*** Begin section ***

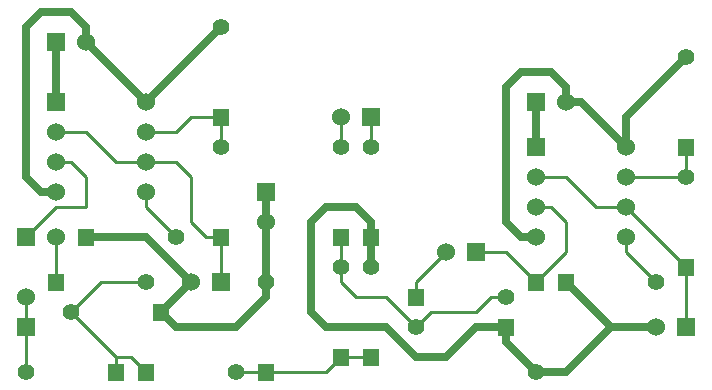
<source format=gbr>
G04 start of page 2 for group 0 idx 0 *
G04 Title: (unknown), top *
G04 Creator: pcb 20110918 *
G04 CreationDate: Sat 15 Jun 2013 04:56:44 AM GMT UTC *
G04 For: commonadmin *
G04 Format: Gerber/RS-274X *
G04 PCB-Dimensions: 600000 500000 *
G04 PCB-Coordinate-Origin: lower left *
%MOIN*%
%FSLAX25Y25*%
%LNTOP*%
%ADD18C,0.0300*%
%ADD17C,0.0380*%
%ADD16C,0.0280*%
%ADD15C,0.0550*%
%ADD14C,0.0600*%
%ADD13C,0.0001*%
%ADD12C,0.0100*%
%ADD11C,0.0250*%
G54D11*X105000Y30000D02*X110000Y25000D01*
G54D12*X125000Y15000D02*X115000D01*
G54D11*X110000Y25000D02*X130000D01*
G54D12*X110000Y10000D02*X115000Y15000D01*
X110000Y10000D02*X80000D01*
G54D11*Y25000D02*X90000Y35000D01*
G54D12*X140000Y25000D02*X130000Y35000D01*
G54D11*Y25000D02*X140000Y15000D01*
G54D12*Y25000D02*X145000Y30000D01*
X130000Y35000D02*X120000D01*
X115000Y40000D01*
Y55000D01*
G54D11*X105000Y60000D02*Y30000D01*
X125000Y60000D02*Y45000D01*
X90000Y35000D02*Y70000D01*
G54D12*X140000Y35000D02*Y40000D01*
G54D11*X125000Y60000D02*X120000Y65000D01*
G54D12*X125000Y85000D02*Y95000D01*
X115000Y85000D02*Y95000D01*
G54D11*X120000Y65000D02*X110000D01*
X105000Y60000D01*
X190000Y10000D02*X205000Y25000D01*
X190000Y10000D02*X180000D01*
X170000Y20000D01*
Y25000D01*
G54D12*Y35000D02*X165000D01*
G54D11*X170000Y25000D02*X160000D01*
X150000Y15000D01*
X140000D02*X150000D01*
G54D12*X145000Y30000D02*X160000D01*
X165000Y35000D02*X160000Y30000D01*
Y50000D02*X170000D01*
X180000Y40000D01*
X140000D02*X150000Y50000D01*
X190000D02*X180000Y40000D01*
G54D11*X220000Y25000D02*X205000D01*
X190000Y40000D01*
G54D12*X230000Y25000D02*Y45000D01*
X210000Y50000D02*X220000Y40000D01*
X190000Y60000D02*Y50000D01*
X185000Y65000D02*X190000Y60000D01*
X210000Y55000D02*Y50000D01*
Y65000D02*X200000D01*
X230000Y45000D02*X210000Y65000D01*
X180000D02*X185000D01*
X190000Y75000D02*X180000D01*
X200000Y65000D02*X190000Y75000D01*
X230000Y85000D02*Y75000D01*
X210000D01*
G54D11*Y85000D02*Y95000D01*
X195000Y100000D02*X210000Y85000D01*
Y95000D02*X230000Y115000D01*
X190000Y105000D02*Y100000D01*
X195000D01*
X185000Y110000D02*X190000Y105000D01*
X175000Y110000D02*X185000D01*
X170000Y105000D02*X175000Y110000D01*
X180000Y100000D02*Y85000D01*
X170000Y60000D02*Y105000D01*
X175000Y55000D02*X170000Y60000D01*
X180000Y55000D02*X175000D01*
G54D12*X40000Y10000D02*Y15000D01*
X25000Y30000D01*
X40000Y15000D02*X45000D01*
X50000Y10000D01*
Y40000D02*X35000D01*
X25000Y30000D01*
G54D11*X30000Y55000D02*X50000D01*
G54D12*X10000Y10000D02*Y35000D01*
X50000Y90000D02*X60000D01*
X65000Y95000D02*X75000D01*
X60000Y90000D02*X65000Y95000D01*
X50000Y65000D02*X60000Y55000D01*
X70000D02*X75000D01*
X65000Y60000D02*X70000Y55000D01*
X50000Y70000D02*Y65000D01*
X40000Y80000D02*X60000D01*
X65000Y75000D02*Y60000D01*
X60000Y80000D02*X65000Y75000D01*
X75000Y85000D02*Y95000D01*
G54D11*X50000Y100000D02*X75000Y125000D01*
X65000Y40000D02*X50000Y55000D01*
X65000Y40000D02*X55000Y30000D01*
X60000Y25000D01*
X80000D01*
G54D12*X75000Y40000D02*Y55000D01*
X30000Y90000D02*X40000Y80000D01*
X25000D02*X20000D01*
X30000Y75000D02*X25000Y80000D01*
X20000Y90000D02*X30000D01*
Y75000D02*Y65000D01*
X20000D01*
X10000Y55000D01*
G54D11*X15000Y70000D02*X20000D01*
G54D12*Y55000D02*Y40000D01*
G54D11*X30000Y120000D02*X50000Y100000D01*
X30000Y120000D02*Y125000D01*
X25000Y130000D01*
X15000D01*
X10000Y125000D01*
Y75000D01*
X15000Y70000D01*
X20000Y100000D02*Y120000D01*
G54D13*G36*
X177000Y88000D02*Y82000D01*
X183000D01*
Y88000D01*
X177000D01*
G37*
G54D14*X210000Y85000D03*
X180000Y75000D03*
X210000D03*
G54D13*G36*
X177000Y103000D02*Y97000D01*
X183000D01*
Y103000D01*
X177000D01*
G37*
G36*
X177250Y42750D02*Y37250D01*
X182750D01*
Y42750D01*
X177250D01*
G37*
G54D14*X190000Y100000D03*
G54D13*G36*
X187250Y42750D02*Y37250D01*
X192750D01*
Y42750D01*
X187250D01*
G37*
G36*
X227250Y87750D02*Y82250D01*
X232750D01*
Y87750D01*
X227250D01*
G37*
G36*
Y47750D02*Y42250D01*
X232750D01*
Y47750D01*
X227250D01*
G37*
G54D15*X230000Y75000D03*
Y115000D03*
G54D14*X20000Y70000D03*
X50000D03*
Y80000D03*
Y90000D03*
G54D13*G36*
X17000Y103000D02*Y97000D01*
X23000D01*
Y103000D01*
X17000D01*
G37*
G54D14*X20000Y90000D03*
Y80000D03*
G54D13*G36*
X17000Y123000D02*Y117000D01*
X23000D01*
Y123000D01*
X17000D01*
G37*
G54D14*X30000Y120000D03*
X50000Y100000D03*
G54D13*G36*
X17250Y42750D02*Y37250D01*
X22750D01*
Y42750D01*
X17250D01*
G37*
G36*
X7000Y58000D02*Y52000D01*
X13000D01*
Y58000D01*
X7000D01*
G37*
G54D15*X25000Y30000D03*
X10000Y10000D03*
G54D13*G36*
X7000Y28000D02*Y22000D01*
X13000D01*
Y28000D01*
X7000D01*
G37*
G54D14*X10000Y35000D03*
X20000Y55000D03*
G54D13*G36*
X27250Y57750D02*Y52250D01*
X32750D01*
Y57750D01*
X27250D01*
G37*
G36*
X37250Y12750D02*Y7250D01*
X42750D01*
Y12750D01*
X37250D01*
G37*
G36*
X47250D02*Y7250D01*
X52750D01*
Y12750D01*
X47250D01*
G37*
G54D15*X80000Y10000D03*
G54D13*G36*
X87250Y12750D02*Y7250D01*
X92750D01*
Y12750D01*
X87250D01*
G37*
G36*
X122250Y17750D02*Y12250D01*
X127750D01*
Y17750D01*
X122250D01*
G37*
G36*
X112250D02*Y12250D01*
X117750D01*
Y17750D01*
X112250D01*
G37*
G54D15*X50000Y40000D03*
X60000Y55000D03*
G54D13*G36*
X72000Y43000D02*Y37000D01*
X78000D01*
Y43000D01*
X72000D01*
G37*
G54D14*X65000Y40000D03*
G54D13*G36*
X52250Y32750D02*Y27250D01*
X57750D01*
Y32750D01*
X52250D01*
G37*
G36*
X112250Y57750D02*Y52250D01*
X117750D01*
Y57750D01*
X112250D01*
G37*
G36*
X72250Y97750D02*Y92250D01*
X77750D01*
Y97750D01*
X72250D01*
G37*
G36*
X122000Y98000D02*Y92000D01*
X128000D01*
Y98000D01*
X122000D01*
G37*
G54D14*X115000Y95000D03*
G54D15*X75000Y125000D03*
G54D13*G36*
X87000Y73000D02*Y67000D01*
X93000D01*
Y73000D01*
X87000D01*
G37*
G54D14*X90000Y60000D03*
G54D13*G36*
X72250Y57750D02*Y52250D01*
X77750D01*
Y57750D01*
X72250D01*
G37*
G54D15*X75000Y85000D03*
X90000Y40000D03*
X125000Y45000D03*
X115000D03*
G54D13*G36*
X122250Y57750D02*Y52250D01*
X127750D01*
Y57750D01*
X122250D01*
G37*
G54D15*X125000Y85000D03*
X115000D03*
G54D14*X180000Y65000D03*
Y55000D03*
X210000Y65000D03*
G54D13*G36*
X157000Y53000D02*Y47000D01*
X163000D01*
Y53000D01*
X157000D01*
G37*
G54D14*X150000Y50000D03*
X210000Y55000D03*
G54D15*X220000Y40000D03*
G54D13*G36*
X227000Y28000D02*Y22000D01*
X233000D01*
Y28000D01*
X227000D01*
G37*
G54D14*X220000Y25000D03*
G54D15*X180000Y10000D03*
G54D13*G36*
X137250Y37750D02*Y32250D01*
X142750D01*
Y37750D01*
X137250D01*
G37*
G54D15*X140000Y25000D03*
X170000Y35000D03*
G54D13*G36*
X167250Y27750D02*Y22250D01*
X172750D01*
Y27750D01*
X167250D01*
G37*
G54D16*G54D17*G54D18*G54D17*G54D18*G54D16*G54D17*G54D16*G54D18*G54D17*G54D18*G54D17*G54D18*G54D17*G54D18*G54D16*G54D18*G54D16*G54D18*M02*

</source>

*** End section ***
*** Begin section ***

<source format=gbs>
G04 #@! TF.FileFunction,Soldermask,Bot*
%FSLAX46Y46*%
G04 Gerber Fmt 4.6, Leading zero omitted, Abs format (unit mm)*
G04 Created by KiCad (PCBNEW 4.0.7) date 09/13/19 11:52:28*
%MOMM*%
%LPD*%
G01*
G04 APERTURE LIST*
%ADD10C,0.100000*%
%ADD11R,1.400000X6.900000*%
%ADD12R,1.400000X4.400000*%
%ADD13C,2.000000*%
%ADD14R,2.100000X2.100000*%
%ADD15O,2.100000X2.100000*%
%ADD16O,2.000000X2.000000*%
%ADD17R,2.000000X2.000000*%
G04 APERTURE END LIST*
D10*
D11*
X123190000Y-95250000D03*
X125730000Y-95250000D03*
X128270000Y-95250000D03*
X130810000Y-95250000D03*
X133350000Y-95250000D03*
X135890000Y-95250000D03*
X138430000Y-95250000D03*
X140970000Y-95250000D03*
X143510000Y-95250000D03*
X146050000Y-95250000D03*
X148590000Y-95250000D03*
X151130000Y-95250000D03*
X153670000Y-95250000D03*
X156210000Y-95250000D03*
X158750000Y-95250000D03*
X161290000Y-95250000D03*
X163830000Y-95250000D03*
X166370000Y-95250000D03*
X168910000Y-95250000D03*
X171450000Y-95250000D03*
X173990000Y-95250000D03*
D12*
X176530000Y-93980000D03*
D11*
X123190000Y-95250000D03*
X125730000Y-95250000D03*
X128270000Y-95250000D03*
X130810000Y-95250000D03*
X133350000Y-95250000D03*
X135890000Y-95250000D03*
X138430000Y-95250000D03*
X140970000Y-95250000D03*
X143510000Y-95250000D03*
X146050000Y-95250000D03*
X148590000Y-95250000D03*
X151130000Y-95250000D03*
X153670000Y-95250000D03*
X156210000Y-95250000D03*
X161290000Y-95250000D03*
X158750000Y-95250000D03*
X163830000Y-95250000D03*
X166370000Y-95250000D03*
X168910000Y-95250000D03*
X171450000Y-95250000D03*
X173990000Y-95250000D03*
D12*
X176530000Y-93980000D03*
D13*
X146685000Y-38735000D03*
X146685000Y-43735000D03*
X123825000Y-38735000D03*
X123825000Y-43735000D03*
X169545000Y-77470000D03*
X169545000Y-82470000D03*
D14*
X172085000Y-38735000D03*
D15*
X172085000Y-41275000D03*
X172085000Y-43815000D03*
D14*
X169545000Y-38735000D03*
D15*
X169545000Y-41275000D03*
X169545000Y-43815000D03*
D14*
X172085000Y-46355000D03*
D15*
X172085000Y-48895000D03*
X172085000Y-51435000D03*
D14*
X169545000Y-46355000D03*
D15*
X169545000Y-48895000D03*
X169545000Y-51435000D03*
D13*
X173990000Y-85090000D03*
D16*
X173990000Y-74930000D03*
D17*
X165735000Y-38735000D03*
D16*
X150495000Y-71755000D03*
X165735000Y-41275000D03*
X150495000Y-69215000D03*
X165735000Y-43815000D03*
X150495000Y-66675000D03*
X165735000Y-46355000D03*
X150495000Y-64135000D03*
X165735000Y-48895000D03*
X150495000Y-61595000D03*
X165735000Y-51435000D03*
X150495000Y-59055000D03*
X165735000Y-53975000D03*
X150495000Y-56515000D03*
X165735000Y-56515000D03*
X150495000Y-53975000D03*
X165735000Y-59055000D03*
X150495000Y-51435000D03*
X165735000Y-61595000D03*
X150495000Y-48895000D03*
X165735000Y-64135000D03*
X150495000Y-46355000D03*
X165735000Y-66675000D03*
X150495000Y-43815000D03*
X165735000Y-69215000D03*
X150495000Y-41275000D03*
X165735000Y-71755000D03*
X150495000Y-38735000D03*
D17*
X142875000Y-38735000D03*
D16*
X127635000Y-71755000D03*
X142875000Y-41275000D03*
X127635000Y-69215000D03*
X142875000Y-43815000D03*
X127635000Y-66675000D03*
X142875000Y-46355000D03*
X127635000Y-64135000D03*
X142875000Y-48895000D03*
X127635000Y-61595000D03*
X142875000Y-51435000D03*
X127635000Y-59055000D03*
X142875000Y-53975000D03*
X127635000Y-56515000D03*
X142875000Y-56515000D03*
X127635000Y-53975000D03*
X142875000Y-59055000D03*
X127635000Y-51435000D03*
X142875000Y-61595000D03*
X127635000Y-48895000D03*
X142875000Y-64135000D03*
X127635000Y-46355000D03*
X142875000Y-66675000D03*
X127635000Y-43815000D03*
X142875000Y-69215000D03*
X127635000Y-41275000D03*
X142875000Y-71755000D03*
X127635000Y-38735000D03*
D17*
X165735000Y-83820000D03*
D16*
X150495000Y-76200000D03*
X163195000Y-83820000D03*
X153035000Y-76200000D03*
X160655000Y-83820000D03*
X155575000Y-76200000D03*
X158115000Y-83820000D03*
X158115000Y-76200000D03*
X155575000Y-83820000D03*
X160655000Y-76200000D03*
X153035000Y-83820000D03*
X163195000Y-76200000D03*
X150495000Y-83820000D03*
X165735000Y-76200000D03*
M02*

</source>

*** End section ***

» **ASSIGNED TASK**: In the listing above, the lines from the one containing "G04 APERTURE END LIST*" through the one containing "X165735000Y-43815000D03*" must be set down exactly, with no other lines.

» **EXERCISE RESULT**:
G04 APERTURE END LIST*
D10*
D11*
X123190000Y-95250000D03*
X125730000Y-95250000D03*
X128270000Y-95250000D03*
X130810000Y-95250000D03*
X133350000Y-95250000D03*
X135890000Y-95250000D03*
X138430000Y-95250000D03*
X140970000Y-95250000D03*
X143510000Y-95250000D03*
X146050000Y-95250000D03*
X148590000Y-95250000D03*
X151130000Y-95250000D03*
X153670000Y-95250000D03*
X156210000Y-95250000D03*
X158750000Y-95250000D03*
X161290000Y-95250000D03*
X163830000Y-95250000D03*
X166370000Y-95250000D03*
X168910000Y-95250000D03*
X171450000Y-95250000D03*
X173990000Y-95250000D03*
D12*
X176530000Y-93980000D03*
D11*
X123190000Y-95250000D03*
X125730000Y-95250000D03*
X128270000Y-95250000D03*
X130810000Y-95250000D03*
X133350000Y-95250000D03*
X135890000Y-95250000D03*
X138430000Y-95250000D03*
X140970000Y-95250000D03*
X143510000Y-95250000D03*
X146050000Y-95250000D03*
X148590000Y-95250000D03*
X151130000Y-95250000D03*
X153670000Y-95250000D03*
X156210000Y-95250000D03*
X161290000Y-95250000D03*
X158750000Y-95250000D03*
X163830000Y-95250000D03*
X166370000Y-95250000D03*
X168910000Y-95250000D03*
X171450000Y-95250000D03*
X173990000Y-95250000D03*
D12*
X176530000Y-93980000D03*
D13*
X146685000Y-38735000D03*
X146685000Y-43735000D03*
X123825000Y-38735000D03*
X123825000Y-43735000D03*
X169545000Y-77470000D03*
X169545000Y-82470000D03*
D14*
X172085000Y-38735000D03*
D15*
X172085000Y-41275000D03*
X172085000Y-43815000D03*
D14*
X169545000Y-38735000D03*
D15*
X169545000Y-41275000D03*
X169545000Y-43815000D03*
D14*
X172085000Y-46355000D03*
D15*
X172085000Y-48895000D03*
X172085000Y-51435000D03*
D14*
X169545000Y-46355000D03*
D15*
X169545000Y-48895000D03*
X169545000Y-51435000D03*
D13*
X173990000Y-85090000D03*
D16*
X173990000Y-74930000D03*
D17*
X165735000Y-38735000D03*
D16*
X150495000Y-71755000D03*
X165735000Y-41275000D03*
X150495000Y-69215000D03*
X165735000Y-43815000D03*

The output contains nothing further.